Exercise brief: Could you output the listing that follows exactly, without its images?

________________

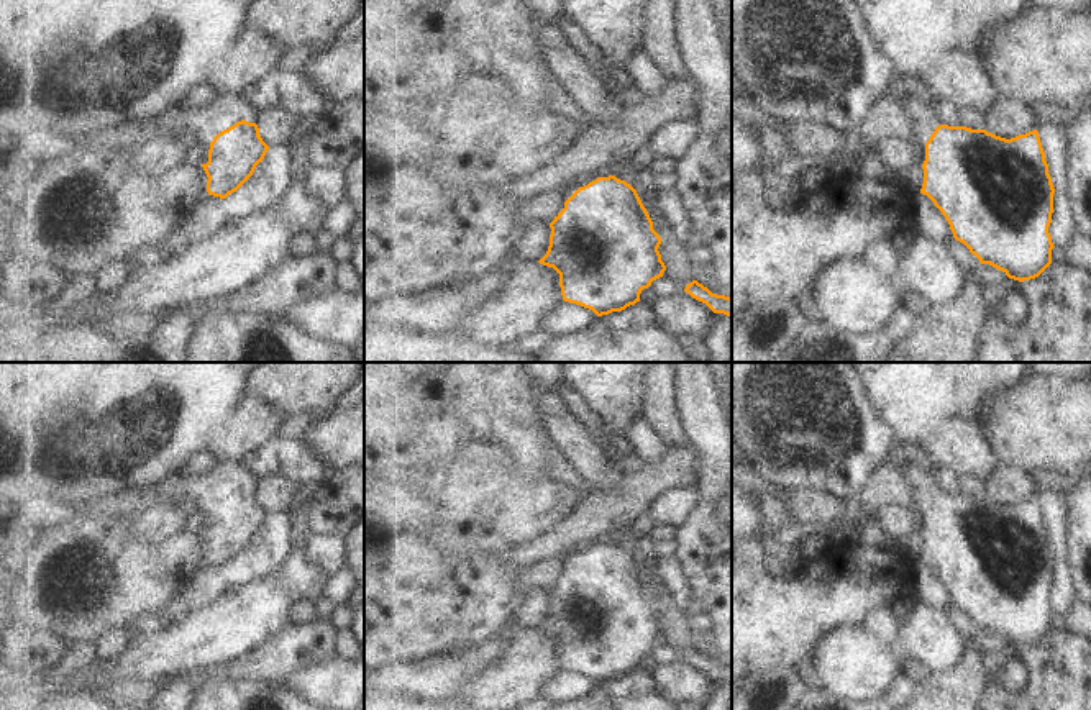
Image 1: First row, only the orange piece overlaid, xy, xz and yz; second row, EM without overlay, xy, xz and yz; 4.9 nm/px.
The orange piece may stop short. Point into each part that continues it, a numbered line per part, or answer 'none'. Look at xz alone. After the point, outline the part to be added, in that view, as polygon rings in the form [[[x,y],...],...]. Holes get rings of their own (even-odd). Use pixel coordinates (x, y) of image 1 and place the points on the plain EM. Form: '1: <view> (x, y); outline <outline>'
1: xz (571, 555); outline [[[591,541],[591,543],[587,543],[587,544],[582,546],[582,548],[573,548],[573,549],[569,549],[569,551],[564,554],[563,561],[561,561],[561,574],[559,574],[558,580],[564,576],[564,569],[566,569],[579,554],[587,553],[589,549],[596,548],[597,544],[599,544],[597,541]],[[556,580],[556,584],[558,584],[558,580]]]

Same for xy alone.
1: xy (225, 476); outline [[[218,459],[212,469],[197,480],[199,508],[195,530],[208,530],[208,517],[213,505],[235,490],[244,487],[256,490],[259,479],[246,467],[244,461]]]

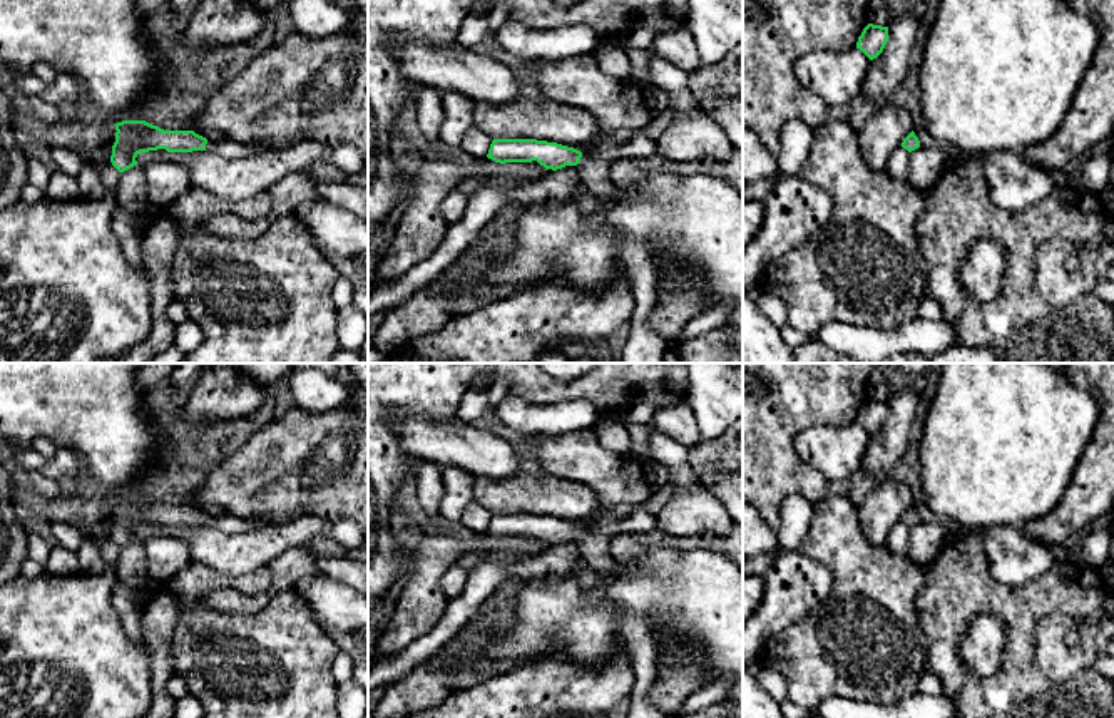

________________

Solution:
Image 1: First row, only the orange piece overlaid, xy, xz and yz; second row, EM without overlay, xy, xz and yz; 4.9 nm/px.
The orange piece may stop short. Point into each part that continues it, a numbered line per part, or answer 'none'. Look at xz alone. After the point, outline the part to be added, in that view, as polygon rings in the form [[[x,y],...],...]. Holes get rings of their own (even-odd). Use pixel coordinates (x, y) of image 1 and place the points on the plain EM. Form: '1: <view> (x, y); outline <outline>'
1: xz (571, 555); outline [[[591,541],[591,543],[587,543],[587,544],[582,546],[582,548],[573,548],[573,549],[569,549],[569,551],[564,554],[563,561],[561,561],[561,574],[559,574],[558,580],[564,576],[564,569],[566,569],[579,554],[587,553],[589,549],[596,548],[597,544],[599,544],[597,541]],[[556,580],[556,584],[558,584],[558,580]]]

Same for xy alone.
1: xy (225, 476); outline [[[218,459],[212,469],[197,480],[199,508],[195,530],[208,530],[208,517],[213,505],[235,490],[244,487],[256,490],[259,479],[246,467],[244,461]]]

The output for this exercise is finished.